Select that menu command and, holding the Control key, drag out a new connection from that item. Drop that on the orange cube just above the menus, which represents the First Responder. This should display a popup menu of all the available actions which you could link it to. In that list, locate your openHelp function and select that.


This will then be shown as the new Sent Action for that menu command, in the Connections Inspector.


If you build and run your app now, the new Help window should open when you use the command, but display just an empty PDFView.

Add the PDF View content

The final steps are to find, open and display your Help book in that PDFView. This is done using a View Controller for the help window, which you must add as a new Swift source file. In the File menu, Add a New File, and select its template as a macOS Cocoa Class.


Set its Class as HelpViewController, make it a subclass of NSViewController, then click on Next.


This will create that new HelpViewController.swift file in your main project folder. To link that class to the View Controller in the help window, open the Main.storyboard. Select the Help View Controller in the sidebar, and the Identity Inspector. In the popup menu for Class, select your custom HelpViewController class.


In that view, select the PDFView within it, and click the tool to show the Assistant Editor (shown with the two interlocked rings). This should now open the HelpViewController.swift source in the lower of the split views. Control-drag from the PDFView down to the source below to make a connection which will form an IBOutlet, naming it helpPDFView.


There’s one last adjustment you may wish to make in Interface Builder to make your help window behave more like a normal Help book. Select the PDFView in the left sidebar, and in the Attributes Inspector, set the Display to Single Page.


Then close the Interface Builder and select your HelpViewController.swift source file to add the code to open and display your Help book.
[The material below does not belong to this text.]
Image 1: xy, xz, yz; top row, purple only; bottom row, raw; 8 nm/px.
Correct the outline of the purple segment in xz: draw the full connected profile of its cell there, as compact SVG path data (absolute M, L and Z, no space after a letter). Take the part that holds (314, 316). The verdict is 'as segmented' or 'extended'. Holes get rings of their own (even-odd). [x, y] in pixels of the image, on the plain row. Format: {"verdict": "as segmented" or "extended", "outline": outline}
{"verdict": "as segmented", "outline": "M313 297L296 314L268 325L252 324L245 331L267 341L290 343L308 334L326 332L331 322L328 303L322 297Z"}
First add import Quartz at the top, then the variable to contain the PDFDocument,
var thePDFDocument: PDFDocument?
and the following function to open the Help book in the PDFView:
override func viewDidAppear() {
if let theURL = Bundle.main.url(forResource: "BasicPDFViewerHelp", withExtension: "pdf") {
self.thePDFDocument = PDFDocument.init(url: theURL)
self.helpPDFView.document = self.thePDFDocument
self.helpPDFView.autoScales = true

This first gets the URL of your Help book within the Resource folder of your app’s main bundle. If that succeeds, and doesn’t return nil, it initialises that as the PDFDocument, and sets that as the document for the PDFView. It finally sets the view to autoscale its content.


Once that is complete, check your code and the files carefully, then build the app and test its new Help book.


Here’s the project source code, including the PDF Help book: BasicPDFViewer1b03
which is also available in Downloads above.

My Help book is modelled closely on macOS Help books, and displays smaller interlinked pages, one at a time. You might prefer a larger page size, with the pages flowed rather than shown individually. My Help book header here duplicates the Help window title: you may prefer to alter the PDF header to something more useful.

One thing you will come across when developing Help books like this is that Xcode builds may not always recognise when the Help book has changed, and carry on using a previous version. If that happens as you are developing your Help book, clean the build, and build your target afresh. That should force your changed PDF file to be properly incorporated.